* Extracted data

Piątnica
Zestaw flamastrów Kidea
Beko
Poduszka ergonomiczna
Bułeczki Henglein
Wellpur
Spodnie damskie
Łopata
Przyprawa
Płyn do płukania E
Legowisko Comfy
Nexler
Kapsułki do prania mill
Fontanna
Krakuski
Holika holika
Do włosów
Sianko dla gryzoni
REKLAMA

* Task objective
Beginning at the line that contains "Bułeczki Henglein", reproduce every line down to the last line of the entries above, exactly and only those.

* Problem solution
Bułeczki Henglein
Wellpur
Spodnie damskie
Łopata
Przyprawa
Płyn do płukania E
Legowisko Comfy
Nexler
Kapsułki do prania mill
Fontanna
Krakuski
Holika holika
Do włosów
Sianko dla gryzoni
REKLAMA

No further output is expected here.